Data items
==================================================
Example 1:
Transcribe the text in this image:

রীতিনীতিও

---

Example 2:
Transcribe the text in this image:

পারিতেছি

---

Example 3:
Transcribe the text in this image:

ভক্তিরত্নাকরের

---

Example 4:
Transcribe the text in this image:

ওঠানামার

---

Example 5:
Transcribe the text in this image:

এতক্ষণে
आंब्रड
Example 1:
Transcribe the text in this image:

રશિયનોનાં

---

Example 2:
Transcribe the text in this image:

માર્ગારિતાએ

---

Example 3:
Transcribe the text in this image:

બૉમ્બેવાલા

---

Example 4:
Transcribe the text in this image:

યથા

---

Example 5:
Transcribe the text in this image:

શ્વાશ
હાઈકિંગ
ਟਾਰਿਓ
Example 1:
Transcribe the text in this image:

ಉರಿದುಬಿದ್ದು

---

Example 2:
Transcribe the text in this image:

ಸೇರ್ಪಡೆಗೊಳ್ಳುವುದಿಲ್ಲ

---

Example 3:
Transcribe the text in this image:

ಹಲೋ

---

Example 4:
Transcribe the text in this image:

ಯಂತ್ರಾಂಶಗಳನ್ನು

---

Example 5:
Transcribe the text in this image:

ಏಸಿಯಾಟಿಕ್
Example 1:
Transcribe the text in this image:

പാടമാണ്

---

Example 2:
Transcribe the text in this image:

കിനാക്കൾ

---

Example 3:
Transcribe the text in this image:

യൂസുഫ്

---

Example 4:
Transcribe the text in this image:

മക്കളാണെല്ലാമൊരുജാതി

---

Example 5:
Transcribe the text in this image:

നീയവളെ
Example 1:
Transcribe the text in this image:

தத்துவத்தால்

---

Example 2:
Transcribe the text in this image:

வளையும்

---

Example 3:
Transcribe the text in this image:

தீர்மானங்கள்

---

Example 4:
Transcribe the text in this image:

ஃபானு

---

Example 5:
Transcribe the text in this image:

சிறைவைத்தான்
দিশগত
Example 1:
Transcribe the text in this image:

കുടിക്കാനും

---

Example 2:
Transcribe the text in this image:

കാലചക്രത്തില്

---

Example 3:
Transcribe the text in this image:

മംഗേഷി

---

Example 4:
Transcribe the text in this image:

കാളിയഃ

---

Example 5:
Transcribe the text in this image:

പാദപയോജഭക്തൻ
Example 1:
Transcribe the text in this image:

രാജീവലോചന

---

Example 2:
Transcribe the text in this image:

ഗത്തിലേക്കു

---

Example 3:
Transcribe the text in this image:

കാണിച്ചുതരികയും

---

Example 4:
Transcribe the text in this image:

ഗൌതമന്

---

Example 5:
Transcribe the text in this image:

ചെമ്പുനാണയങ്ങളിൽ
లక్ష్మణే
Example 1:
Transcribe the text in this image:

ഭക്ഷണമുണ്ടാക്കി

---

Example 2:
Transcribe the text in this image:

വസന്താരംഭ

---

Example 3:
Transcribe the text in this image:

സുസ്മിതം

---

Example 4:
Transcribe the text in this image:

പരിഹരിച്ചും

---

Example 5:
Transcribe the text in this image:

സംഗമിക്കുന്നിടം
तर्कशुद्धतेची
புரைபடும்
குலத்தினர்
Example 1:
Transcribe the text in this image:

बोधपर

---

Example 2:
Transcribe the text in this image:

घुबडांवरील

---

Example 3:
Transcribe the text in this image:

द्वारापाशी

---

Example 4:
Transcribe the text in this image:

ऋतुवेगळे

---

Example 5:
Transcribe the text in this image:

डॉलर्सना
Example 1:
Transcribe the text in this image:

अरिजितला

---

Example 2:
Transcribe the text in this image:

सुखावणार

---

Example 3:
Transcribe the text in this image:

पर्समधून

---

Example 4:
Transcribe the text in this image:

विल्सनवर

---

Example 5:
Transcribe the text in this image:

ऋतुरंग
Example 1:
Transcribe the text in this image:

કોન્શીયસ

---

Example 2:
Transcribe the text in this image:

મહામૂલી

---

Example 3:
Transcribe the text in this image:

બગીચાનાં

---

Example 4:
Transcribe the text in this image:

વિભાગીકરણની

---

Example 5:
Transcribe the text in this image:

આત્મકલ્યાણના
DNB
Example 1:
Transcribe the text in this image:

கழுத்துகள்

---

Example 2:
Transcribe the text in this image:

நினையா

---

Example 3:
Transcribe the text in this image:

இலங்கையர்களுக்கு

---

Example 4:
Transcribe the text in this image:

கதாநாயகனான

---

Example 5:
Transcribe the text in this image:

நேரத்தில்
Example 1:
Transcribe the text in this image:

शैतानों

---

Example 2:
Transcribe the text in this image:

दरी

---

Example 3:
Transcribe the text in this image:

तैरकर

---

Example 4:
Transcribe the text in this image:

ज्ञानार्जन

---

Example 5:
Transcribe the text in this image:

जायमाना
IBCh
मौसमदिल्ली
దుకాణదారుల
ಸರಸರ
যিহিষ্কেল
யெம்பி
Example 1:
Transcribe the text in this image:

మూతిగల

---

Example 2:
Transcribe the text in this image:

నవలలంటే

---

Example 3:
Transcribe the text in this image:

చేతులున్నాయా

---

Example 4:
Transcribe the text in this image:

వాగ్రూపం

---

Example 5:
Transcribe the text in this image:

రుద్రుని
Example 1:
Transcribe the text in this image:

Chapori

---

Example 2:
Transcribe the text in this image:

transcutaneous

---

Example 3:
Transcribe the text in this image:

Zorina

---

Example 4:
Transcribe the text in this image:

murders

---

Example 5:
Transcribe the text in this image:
==================================================
* [TASK] Convert every line of the material above into a Markdown table with two columns, n for the row number and Line for the line itself, leaving out the blank lines.

* [ANSWER FOR THE TASK]
| n | Line |
|---|---|
| 1 | Example 1: |
| 2 | Transcribe the text in this image: |
| 3 | রীতিনীতিও |
| 4 | --- |
| 5 | Example 2: |
| 6 | Transcribe the text in this image: |
| 7 | পারিতেছি |
| 8 | --- |
| 9 | Example 3: |
| 10 | Transcribe the text in this image: |
| 11 | ভক্তিরত্নাকরের |
| 12 | --- |
| 13 | Example 4: |
| 14 | Transcribe the text in this image: |
| 15 | ওঠানামার |
| 16 | --- |
| 17 | Example 5: |
| 18 | Transcribe the text in this image: |
| 19 | এতক্ষণে |
| 20 | आंब्रड |
| 21 | Example 1: |
| 22 | Transcribe the text in this image: |
| 23 | રશિયનોનાં |
| 24 | --- |
| 25 | Example 2: |
| 26 | Transcribe the text in this image: |
| 27 | માર્ગારિતાએ |
| 28 | --- |
| 29 | Example 3: |
| 30 | Transcribe the text in this image: |
| 31 | બૉમ્બેવાલા |
| 32 | --- |
| 33 | Example 4: |
| 34 | Transcribe the text in this image: |
| 35 | યથા |
| 36 | --- |
| 37 | Example 5: |
| 38 | Transcribe the text in this image: |
| 39 | શ્વાશ |
| 40 | હાઈકિંગ |
| 41 | ਟਾਰਿਓ |
| 42 | Example 1: |
| 43 | Transcribe the text in this image: |
| 44 | ಉರಿದುಬಿದ್ದು |
| 45 | --- |
| 46 | Example 2: |
| 47 | Transcribe the text in this image: |
| 48 | ಸೇರ್ಪಡೆಗೊಳ್ಳುವುದಿಲ್ಲ |
| 49 | --- |
| 50 | Example 3: |
| 51 | Transcribe the text in this image: |
| 52 | ಹಲೋ |
| 53 | --- |
| 54 | Example 4: |
| 55 | Transcribe the text in this image: |
| 56 | ಯಂತ್ರಾಂಶಗಳನ್ನು |
| 57 | --- |
| 58 | Example 5: |
| 59 | Transcribe the text in this image: |
| 60 | ಏಸಿಯಾಟಿಕ್ |
| 61 | Example 1: |
| 62 | Transcribe the text in this image: |
| 63 | പാടമാണ് |
| 64 | --- |
| 65 | Example 2: |
| 66 | Transcribe the text in this image: |
| 67 | കിനാക്കൾ |
| 68 | --- |
| 69 | Example 3: |
| 70 | Transcribe the text in this image: |
| 71 | യൂസുഫ് |
| 72 | --- |
| 73 | Example 4: |
| 74 | Transcribe the text in this image: |
| 75 | മക്കളാണെല്ലാമൊരുജാതി |
| 76 | --- |
| 77 | Example 5: |
| 78 | Transcribe the text in this image: |
| 79 | നീയവളെ |
| 80 | Example 1: |
| 81 | Transcribe the text in this image: |
| 82 | தத்துவத்தால் |
| 83 | --- |
| 84 | Example 2: |
| 85 | Transcribe the text in this image: |
| 86 | வளையும் |
| 87 | --- |
| 88 | Example 3: |
| 89 | Transcribe the text in this image: |
| 90 | தீர்மானங்கள் |
| 91 | --- |
| 92 | Example 4: |
| 93 | Transcribe the text in this image: |
| 94 | ஃபானு |
| 95 | --- |
| 96 | Example 5: |
| 97 | Transcribe the text in this image: |
| 98 | சிறைவைத்தான் |
| 99 | দিশগত |
| 100 | Example 1: |
| 101 | Transcribe the text in this image: |
| 102 | കുടിക്കാനും |
| 103 | --- |
| 104 | Example 2: |
| 105 | Transcribe the text in this image: |
| 106 | കാലചക്രത്തില് |
| 107 | --- |
| 108 | Example 3: |
| 109 | Transcribe the text in this image: |
| 110 | മംഗേഷി |
| 111 | --- |
| 112 | Example 4: |
| 113 | Transcribe the text in this image: |
| 114 | കാളിയഃ |
| 115 | --- |
| 116 | Example 5: |
| 117 | Transcribe the text in this image: |
| 118 | പാദപയോജഭക്തൻ |
| 119 | Example 1: |
| 120 | Transcribe the text in this image: |
| 121 | രാജീവലോചന |
| 122 | --- |
| 123 | Example 2: |
| 124 | Transcribe the text in this image: |
| 125 | ഗത്തിലേക്കു |
| 126 | --- |
| 127 | Example 3: |
| 128 | Transcribe the text in this image: |
| 129 | കാണിച്ചുതരികയും |
| 130 | --- |
| 131 | Example 4: |
| 132 | Transcribe the text in this image: |
| 133 | ഗൌതമന് |
| 134 | --- |
| 135 | Example 5: |
| 136 | Transcribe the text in this image: |
| 137 | ചെമ്പുനാണയങ്ങളിൽ |
| 138 | లక్ష్మణే |
| 139 | Example 1: |
| 140 | Transcribe the text in this image: |
| 141 | ഭക്ഷണമുണ്ടാക്കി |
| 142 | --- |
| 143 | Example 2: |
| 144 | Transcribe the text in this image: |
| 145 | വസന്താരംഭ |
| 146 | --- |
| 147 | Example 3: |
| 148 | Transcribe the text in this image: |
| 149 | സുസ്മിതം |
| 150 | --- |
| 151 | Example 4: |
| 152 | Transcribe the text in this image: |
| 153 | പരിഹരിച്ചും |
| 154 | --- |
| 155 | Example 5: |
| 156 | Transcribe the text in this image: |
| 157 | സംഗമിക്കുന്നിടം |
| 158 | तर्कशुद्धतेची |
| 159 | புரைபடும் |
| 160 | குலத்தினர் |
| 161 | Example 1: |
| 162 | Transcribe the text in this image: |
| 163 | बोधपर |
| 164 | --- |
| 165 | Example 2: |
| 166 | Transcribe the text in this image: |
| 167 | घुबडांवरील |
| 168 | --- |
| 169 | Example 3: |
| 170 | Transcribe the text in this image: |
| 171 | द्वारापाशी |
| 172 | --- |
| 173 | Example 4: |
| 174 | Transcribe the text in this image: |
| 175 | ऋतुवेगळे |
| 176 | --- |
| 177 | Example 5: |
| 178 | Transcribe the text in this image: |
| 179 | डॉलर्सना |
| 180 | Example 1: |
| 181 | Transcribe the text in this image: |
| 182 | अरिजितला |
| 183 | --- |
| 184 | Example 2: |
| 185 | Transcribe the text in this image: |
| 186 | सुखावणार |
| 187 | --- |
| 188 | Example 3: |
| 189 | Transcribe the text in this image: |
| 190 | पर्समधून |
| 191 | --- |
| 192 | Example 4: |
| 193 | Transcribe the text in this image: |
| 194 | विल्सनवर |
| 195 | --- |
| 196 | Example 5: |
| 197 | Transcribe the text in this image: |
| 198 | ऋतुरंग |
| 199 | Example 1: |
| 200 | Transcribe the text in this image: |
| 201 | કોન્શીયસ |
| 202 | --- |
| 203 | Example 2: |
| 204 | Transcribe the text in this image: |
| 205 | મહામૂલી |
| 206 | --- |
| 207 | Example 3: |
| 208 | Transcribe the text in this image: |
| 209 | બગીચાનાં |
| 210 | --- |
| 211 | Example 4: |
| 212 | Transcribe the text in this image: |
| 213 | વિભાગીકરણની |
| 214 | --- |
| 215 | Example 5: |
| 216 | Transcribe the text in this image: |
| 217 | આત્મકલ્યાણના |
| 218 | DNB |
| 219 | Example 1: |
| 220 | Transcribe the text in this image: |
| 221 | கழுத்துகள் |
| 222 | --- |
| 223 | Example 2: |
| 224 | Transcribe the text in this image: |
| 225 | நினையா |
| 226 | --- |
| 227 | Example 3: |
| 228 | Transcribe the text in this image: |
| 229 | இலங்கையர்களுக்கு |
| 230 | --- |
| 231 | Example 4: |
| 232 | Transcribe the text in this image: |
| 233 | கதாநாயகனான |
| 234 | --- |
| 235 | Example 5: |
| 236 | Transcribe the text in this image: |
| 237 | நேரத்தில் |
| 238 | Example 1: |
| 239 | Transcribe the text in this image: |
| 240 | शैतानों |
| 241 | --- |
| 242 | Example 2: |
| 243 | Transcribe the text in this image: |
| 244 | दरी |
| 245 | --- |
| 246 | Example 3: |
| 247 | Transcribe the text in this image: |
| 248 | तैरकर |
| 249 | --- |
| 250 | Example 4: |
| 251 | Transcribe the text in this image: |
| 252 | ज्ञानार्जन |
| 253 | --- |
| 254 | Example 5: |
| 255 | Transcribe the text in this image: |
| 256 | जायमाना |
| 257 | IBCh |
| 258 | मौसमदिल्ली |
| 259 | దుకాణదారుల |
| 260 | ಸರಸರ |
| 261 | যিহিষ্কেল |
| 262 | யெம்பி |
| 263 | Example 1: |
| 264 | Transcribe the text in this image: |
| 265 | మూతిగల |
| 266 | --- |
| 267 | Example 2: |
| 268 | Transcribe the text in this image: |
| 269 | నవలలంటే |
| 270 | --- |
| 271 | Example 3: |
| 272 | Transcribe the text in this image: |
| 273 | చేతులున్నాయా |
| 274 | --- |
| 275 | Example 4: |
| 276 | Transcribe the text in this image: |
| 277 | వాగ్రూపం |
| 278 | --- |
| 279 | Example 5: |
| 280 | Transcribe the text in this image: |
| 281 | రుద్రుని |
| 282 | Example 1: |
| 283 | Transcribe the text in this image: |
| 284 | Chapori |
| 285 | --- |
| 286 | Example 2: |
| 287 | Transcribe the text in this image: |
| 288 | transcutaneous |
| 289 | --- |
| 290 | Example 3: |
| 291 | Transcribe the text in this image: |
| 292 | Zorina |
| 293 | --- |
| 294 | Example 4: |
| 295 | Transcribe the text in this image: |
| 296 | murders |
| 297 | --- |
| 298 | Example 5: |
| 299 | Transcribe the text in this image: |